§ **Work to be completed**
Please extend the article on the Battle of Alligator Bridge below, starting right after its final sentence.

§ **Source extract**

- Battle of Alligator Bridge: Part of the American Revolutionary War
| Date | June 30, 1778 |
| Location | near present-day Callahan, Florida, United States |
| Result | British victory |

Belligerents
- United States: Great Britain

Commanders and leaders
- James Screven: Mark Prevost Thomas Brown

Strength
- 100 cavalry 100 militia: 700 infantry 100 Loyalist militia

Casualties and losses
- 9 killed Unknown wounded Unknown captured: 5 killed Unknown wounded None captured

= Battle of Alligator Creek Bridge =

1778 battle of the American Revolutionary War

The Battle of Alligator Bridge took place on June 30, 1778, and was the only major engagement in an unsuccessful campaign to conquer British East Florida during the American Revolutionary War. A detachment of Georgia militiamen under the command of General James Screven chased Thomas Brown's Loyalist company into a large position of British regulars established by British Major Mark Prevost and were turned back.

==Background==

The frontier between the rebel state of Georgia and the Loyal British province of East Florida was for the first three years of the American Revolutionary War the scene of ongoing raiding. Political and military leaders in Georgia believed that East Florida's capital, St. Augustine, was vulnerable, and repeatedly promoted expeditions to capture it. The first, in 1776, fell apart when Continental Army General Charles Lee was called north shortly after it got underway. The second, in 1777, had command, supply, and logistical issues; only a company of cavalry actually entered East Florida, only to be ambushed in the Battle of Thomas Creek. Following that failure, the Georgians abandoned all their military posts south of the Satilla River.

§ **Recorded data**

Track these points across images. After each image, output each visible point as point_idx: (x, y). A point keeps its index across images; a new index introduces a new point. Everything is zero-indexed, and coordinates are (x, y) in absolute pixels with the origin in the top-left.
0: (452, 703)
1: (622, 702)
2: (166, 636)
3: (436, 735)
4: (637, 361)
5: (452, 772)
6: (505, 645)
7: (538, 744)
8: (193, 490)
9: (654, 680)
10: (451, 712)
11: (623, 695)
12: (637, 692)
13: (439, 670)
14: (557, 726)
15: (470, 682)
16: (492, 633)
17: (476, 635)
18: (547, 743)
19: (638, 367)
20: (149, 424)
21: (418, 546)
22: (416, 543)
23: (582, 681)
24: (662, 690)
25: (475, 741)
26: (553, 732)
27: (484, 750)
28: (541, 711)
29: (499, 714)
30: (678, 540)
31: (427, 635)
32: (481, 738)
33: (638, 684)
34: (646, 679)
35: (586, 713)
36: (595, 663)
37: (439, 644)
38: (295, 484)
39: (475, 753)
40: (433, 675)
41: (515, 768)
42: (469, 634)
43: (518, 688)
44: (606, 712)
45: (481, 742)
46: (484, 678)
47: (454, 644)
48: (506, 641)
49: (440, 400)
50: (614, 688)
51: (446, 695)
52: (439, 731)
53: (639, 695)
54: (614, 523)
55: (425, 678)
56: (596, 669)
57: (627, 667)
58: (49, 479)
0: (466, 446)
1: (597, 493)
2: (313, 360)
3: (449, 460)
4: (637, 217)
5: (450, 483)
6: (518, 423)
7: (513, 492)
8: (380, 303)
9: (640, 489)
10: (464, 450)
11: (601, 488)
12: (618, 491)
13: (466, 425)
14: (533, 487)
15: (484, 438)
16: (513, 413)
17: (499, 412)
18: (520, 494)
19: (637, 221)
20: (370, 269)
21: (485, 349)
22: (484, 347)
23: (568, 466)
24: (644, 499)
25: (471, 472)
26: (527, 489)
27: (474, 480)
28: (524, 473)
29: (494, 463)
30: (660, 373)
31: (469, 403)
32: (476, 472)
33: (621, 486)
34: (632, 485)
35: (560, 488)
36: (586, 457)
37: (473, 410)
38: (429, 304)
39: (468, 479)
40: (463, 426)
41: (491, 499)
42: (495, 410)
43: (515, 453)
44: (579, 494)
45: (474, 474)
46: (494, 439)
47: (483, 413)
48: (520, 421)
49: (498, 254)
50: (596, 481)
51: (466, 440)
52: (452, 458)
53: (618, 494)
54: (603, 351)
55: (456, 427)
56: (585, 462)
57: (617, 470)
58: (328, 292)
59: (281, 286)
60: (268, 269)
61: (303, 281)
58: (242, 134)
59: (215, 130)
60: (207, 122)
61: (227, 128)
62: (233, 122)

§ **Response**
The southernmost post in Georgia was Fort Howe (previously known as Fort Barrington), on the banks of the Altamaha River, and the northernmost Florida outpost was at Fort Tonyn, in present-day Nassau County, Florida. East Florida Governor Patrick Tonyn had under his command a regiment of rangers led by Lieutenant Colonel Thomas Brown, and several hundred British Army troops under the command of Major General Augustine Prevost. Tonyn and Prevost squabbled over control of Brown's regiment and disagreed on how the province should be defended against the recurring forays from Georgia. Prevost was under orders to stay on the defensive, while Tonyn sought a more vigorous defense. To that end Tonyn deployed Brown's force along the St. Marys River, which (then as now) formed the border. Brown and his men, sometimes with support from Creeks and Seminoles, engaged in regular raids into southern Georgia, harassing the defenders and raiding plantations for cattle to supply some of the province's food needs.

In February 1778 Georgia's assembly authorized Governor John Houstoun to organize a third expedition against East Florida. He was opposed in this idea by the Continental Army's Southern Department commander, General Robert Howe, who (like his counterpart Prevost) sought a more defensive posture. Plans began to take shape in March, taking on some urgency after Brown's rangers captured and burned Fort Howe in a surprise attack. After this event, the Loyalists ranged freely throughout Georgia's backcountry and began recruiting in the upcountry of Georgia and the Carolinas. These actions led Georgia's leadership to conclude that a British invasion of the state was being planned, and military preparations began to accelerate.

In addition to land forces, both sides had coastal naval forces to marshal. Governor Tonyn deployed several ships in the Frederica River, separating Saint Simons Island from the mainland, seeking to neutralize several row galleys in the Georgia arsenal. On April 15 Colonel Samuel Elbert decided to launch an attack against three of them that were anchored near Fort Frederica, a relic of the 1740s War of Jenkins' Ear. In a naval action on April 19, Elbert and the row galleys came upon the becalmed ships and captured three of them.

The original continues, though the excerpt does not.